The CRT as it stands is a mass of design compromises. If the electron source is a hot cathode located a significant distance from the screen, then you need a very high anode voltage to get the electrons to the screen with sufficient energy so as to produce usable brightness. But such a high-velocity stream of electrons is relatively "stiff" - it also then requires a good deal of energy to deflect or otherwise manipulate (as in those processes used to focus the beam or to ensure proper color purity and convergence). That generally means you HAVE to use magnetic fields to do these jobs, but there's also a definite limit as to how finely you can control the shape and position of the coils that generate these fields, and the currents that control them. Putting the electron source closer to the screen, but leaving it as-is (hot cathode style) makes for even greater deflection angles to get the beam out to the corners (and as such the beam becomes much, much harder to control accurately). On the other hand, moving the source off-aixs (parking it to the side and bending the beam to hit the screen) is also an approach that's been used to shorten tube lengths, but it has similar problems re the accurate control of the beam.

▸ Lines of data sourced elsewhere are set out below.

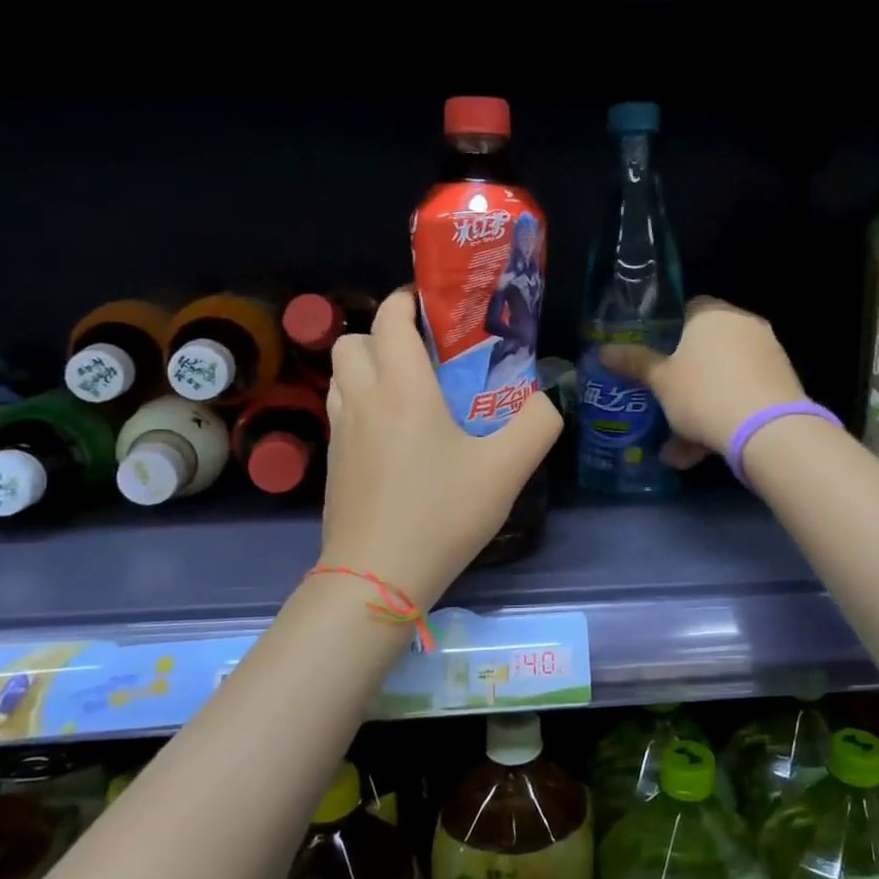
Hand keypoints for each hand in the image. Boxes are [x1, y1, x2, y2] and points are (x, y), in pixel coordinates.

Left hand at [320, 288, 561, 607]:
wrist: (377, 578)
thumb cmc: (442, 514)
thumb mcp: (508, 469)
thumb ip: (538, 423)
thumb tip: (546, 399)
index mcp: (403, 388)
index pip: (389, 320)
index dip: (406, 301)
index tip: (434, 306)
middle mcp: (363, 399)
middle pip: (353, 340)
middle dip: (384, 334)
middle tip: (424, 354)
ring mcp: (341, 432)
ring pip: (341, 375)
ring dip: (369, 366)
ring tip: (409, 389)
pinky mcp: (332, 462)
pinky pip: (342, 409)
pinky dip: (362, 401)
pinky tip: (395, 435)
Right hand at [598, 297, 806, 463]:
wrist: (768, 430)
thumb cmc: (704, 393)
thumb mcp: (661, 381)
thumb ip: (635, 363)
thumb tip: (603, 351)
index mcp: (713, 314)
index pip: (688, 308)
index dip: (669, 331)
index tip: (655, 356)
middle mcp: (744, 325)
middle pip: (708, 345)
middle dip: (686, 375)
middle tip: (665, 399)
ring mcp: (768, 353)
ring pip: (725, 377)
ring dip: (701, 405)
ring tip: (678, 446)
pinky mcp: (782, 383)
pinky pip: (743, 395)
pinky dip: (724, 416)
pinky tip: (702, 452)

The only way to deflect an electron beam outside of a magnetic field is to use an electric field (i.e., electrostatic deflection). This is what was used in the early oscilloscope tubes, but the length of those tubes relative to the screen size should be an indication that this sort of thing is even worse in terms of coping with large deflection angles. To use purely electrostatic control over the sorts of angles seen in even a conventional-design CRT would be impractical - it requires voltages that would be way too high to easily and accurately produce, distribute, and control (esp. without seeing HV breakdowns within the tube structure).

All of these have actually been tried in one form or another, with varying degrees of success. The precursor to "dual trace" oscilloscopes, for instance, was the "dual beam" tube, which actually DID have two or more independent electron guns, one for each trace to be produced. It's complicated to make, complicaed to adjust, and it's virtually impossible to get the guns to stay together in terms of brightness, cutoff, etc.. Some very specialized deflection yokes have also been introduced over the years, but again these are expensive, difficult to produce and align properly, and tend not to stay aligned/ adjusted once you get them to work in the first place. The "more than one beam at different angles" is basically how the common color CRT works, but that's also a nightmare in terms of the adjustments it needs.

And the bottom line to all of this is - why bother? What would a truly thin/flat but otherwise conventional CRT actually bring to the party that would be worth the effort at this point?

Bob M.

Reply to
Bob Myers

Of course they have. Electrostatic deflection, magnetic deflection, distributed deflection, meshes, shadow masks, PDA, alumized phosphors, phosphor stripes, dynamic focussing, ion traps, and many others.

You should really read up on the technology to understand its history and constraints. And do some of the math. Some seriously smart people have put thousands of man-years into CRT design, and I don't think they would have missed anything obvious.

John

Reply to
John Larkin

Na, I don't care about it. There are more interesting things to do with my life. Thats why it was a question and I repreated several times that I'm basically just making things up. I'm sure there have been many smart people working on it but I think the problem that the crt hasn't had a major redesign creates some questions. Its hightly possible that the original idea is flawed and makes it very difficult to enhance apon or that there are econmic reasons why or there has been modification but they just didn't catch on.